Input data:
-*-
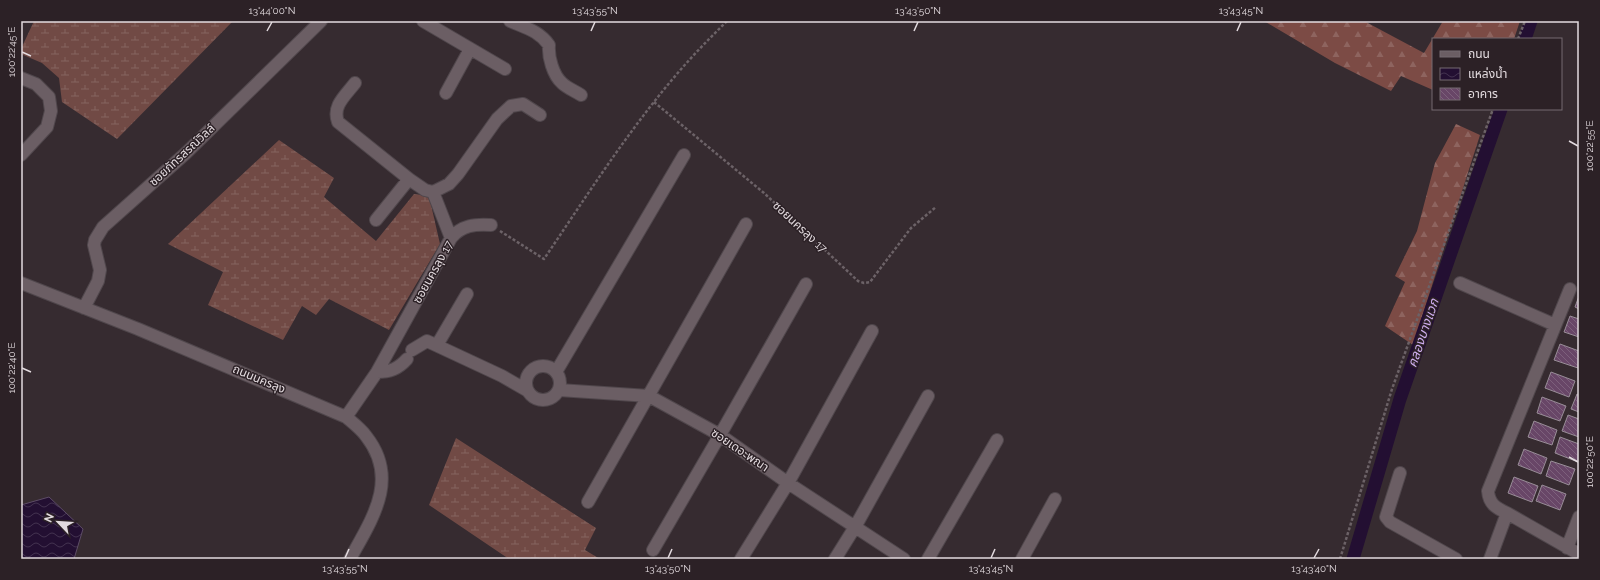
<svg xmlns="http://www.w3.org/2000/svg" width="1600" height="580" font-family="Raleway,'Noto Sans Thai',sans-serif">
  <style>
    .forest { fill: url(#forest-firs) }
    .wetland { fill: url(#wetland-marsh) }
    .water { fill: url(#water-waves); stroke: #5d4c66 }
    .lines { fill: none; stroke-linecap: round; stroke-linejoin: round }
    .canal { stroke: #230f32; stroke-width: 13 }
    .building { fill: url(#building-back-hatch); stroke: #988d97 }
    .minor-casing { stroke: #50474c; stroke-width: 14 }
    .path { stroke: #6c6267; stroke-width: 2.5; stroke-dasharray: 3 2; stroke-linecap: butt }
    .minor { stroke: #6b5e64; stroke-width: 12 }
    .ticks { fill: none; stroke: #e3dbdf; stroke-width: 1.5 }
    .labels { text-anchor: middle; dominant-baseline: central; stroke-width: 3; stroke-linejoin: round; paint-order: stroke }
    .street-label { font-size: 12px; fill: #e3dbdf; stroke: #2c2126 }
    .water-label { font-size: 13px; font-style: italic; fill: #cfaef0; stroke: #2c2126 }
    .neatline { fill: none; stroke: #e3dbdf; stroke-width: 1.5 }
    .ticks-label { font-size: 10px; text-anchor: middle; fill: #e3dbdf }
  </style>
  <defs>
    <pattern id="forest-firs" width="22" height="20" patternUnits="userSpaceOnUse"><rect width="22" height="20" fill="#7c4b45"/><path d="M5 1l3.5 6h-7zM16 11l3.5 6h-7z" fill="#8e645f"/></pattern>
    <pattern id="wetland-marsh" width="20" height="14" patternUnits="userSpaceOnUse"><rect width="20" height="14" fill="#714a45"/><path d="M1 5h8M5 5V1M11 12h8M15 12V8" fill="none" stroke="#85645f"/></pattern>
    <pattern id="water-waves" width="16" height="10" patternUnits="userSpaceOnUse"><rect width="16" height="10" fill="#230f32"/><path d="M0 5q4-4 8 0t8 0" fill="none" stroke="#43314f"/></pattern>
    <pattern id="building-back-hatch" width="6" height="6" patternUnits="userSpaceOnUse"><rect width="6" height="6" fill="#684667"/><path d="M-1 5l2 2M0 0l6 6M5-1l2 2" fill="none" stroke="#7d607c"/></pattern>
  </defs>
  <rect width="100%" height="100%" fill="#362b30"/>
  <path class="forest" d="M1264 21H1364L1424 53 1443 21H1520L1514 39H1433V90L1401 76 1391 91 1335 63Z
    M1456 124 1480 135 1413 345 1385 326 1405 282 1395 276 1417 231 1435 163Z"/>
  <path class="wetland" d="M34 21H233L117 139 62 102 59 78 42 63 21 54V49Z
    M279 140 334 178 324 197 376 241 414 194 429 196 440 244 389 330 329 299 316 315 302 306 283 340 208 305 223 272 168 244Z
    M456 438 596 528 585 550 600 559H509L429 505Z"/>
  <path class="water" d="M49 497 83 529 74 559H21V505Z"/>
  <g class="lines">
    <path class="canal" d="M1525 39 1531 21
      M1353 559 1400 399 1501 109"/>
  </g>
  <path class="building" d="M1579 296V309L1575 307Z
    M1570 316 1579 319V337L1564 332Z
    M1560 344 1579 351 1578 368 1554 360Z
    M1551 372 1575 381 1569 397 1545 388Z
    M1577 394 1579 395V412L1571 409Z
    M1542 397 1566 406 1560 421 1537 413Z
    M1568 415 1579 419V437L1562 431Z
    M1534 421 1557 430 1552 445 1528 437Z
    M1560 437 1579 444 1578 462 1555 453Z
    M1524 449 1547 458 1541 474 1518 465Z
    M1551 461 1575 469 1569 485 1546 476Z
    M1514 477 1538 486 1532 502 1508 493Z
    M1542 485 1566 494 1560 510 1536 501Z"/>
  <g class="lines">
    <g class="minor-casing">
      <path id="minor" d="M423 21 505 69
        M510 21C526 28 539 31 549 45 548 57 553 75 562 83 567 88 575 91 581 95
        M21 78 36 84 49 97 51 111 47 127 21 155
        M355 83C345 96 332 106 338 122L409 179
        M446 93 470 49
        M433 192 451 238
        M376 220 409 179 425 190 433 192 449 184 458 174 497 119 511 106 523 104 540 115
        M21 283 138 329 346 417C353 423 361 429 366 436 400 479 372 519 350 559
        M1460 283 1555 325
        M84 308 98 281 100 270 94 245 95 240 103 227 186 153 321 21
        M437 345 467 294
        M412 350 427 341 502 376 528 391
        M526 383a17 17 0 1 1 34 0a17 17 0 1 1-34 0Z
        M377 372C390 372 398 369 407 359
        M556 372 684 155
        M559 390 649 396 720 435 788 483 904 559
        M346 417 377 372 451 238C462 225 475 224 491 225
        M1400 473 1386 517 1390 522 1456 559
        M588 502 746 224
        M1507 513 1579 554
        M1567 548 1579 517
        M653 550 720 435 806 284
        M741 559 788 483 872 331
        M835 559 855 527 928 396
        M928 559 997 440
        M1022 559 1055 499
        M1490 559 1507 513C1496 508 1489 504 1488 491L1570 289"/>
    </g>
    <path class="path" d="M1518 39 1525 21
      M654 102 764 193 858 281 864 283 870 282 911 228 936 207
      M500 231 544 259C588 194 631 126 683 67 697 51 712 36 727 21
      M1340 559 1392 389 1493 109"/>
    <use href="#minor" class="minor"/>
  </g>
  <path class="ticks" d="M267 31 272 22M591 31 595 22M914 31 918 22M1237 31 1241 22M22 52 31 56M1569 141 1578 146M22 368 31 372M1569 457 1578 462M345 558 349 549M668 558 672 549M991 558 995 549M1314 558 1319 549"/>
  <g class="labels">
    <g class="street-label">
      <text transform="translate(182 155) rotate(-43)">ซอยภัทรสรณ์วิลล์</text>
      <text transform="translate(800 227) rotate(43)">ซอยนครลุง 17</text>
      <text transform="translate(433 272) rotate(-61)">ซอยนครลุง 17</text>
      <text transform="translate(259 379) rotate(23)">ถนนนครลุง</text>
      <text transform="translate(740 450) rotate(34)">ซอยเดอะพณา</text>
    </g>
    <g class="water-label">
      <text transform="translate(1423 333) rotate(-71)">คลองบางแวก</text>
    </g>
  </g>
  <rect width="1600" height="580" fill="none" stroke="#2c2126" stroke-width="44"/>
  <rect x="1432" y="38" width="130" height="72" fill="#2c2126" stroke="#756b70"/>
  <rect x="1440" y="51" width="20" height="6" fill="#6b5e64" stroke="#756b70"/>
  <text x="1468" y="58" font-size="12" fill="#e3dbdf">ถนน</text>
  <rect x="1440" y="68" width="20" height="12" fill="url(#water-waves)" stroke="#756b70"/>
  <text x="1468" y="78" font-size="12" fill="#e3dbdf">แหล่งน้ำ</text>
  <rect x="1440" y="88" width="20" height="12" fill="url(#building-back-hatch)" stroke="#756b70"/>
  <text x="1468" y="98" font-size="12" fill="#e3dbdf">อาคาร</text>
  <g transform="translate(58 522) rotate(295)" stroke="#2c2126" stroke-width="3" paint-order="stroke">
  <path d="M0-3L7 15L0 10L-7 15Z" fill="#e3dbdf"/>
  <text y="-6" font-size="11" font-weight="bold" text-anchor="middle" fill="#e3dbdf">N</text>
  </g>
  <rect x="22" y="22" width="1556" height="536" class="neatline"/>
  <g class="ticks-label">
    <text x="272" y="14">13°44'00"N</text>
    <text x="595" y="14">13°43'55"N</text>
    <text x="918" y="14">13°43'50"N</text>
    <text x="1241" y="14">13°43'45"N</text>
    <text transform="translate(11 52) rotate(-90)" y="4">100°22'45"E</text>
    <text transform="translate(1589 146) rotate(-90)" y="4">100°22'55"E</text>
    <text transform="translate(11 368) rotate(-90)" y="4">100°22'40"E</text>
    <text transform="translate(1589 462) rotate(-90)" y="4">100°22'50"E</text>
    <text x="345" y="572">13°43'55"N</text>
    <text x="668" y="572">13°43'50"N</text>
    <text x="991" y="572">13°43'45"N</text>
    <text x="1314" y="572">13°43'40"N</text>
  </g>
</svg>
-*-
Work task:
Each line in the material either holds the string "linecap" or does not. State how many do, and nothing else.

Answer section:
2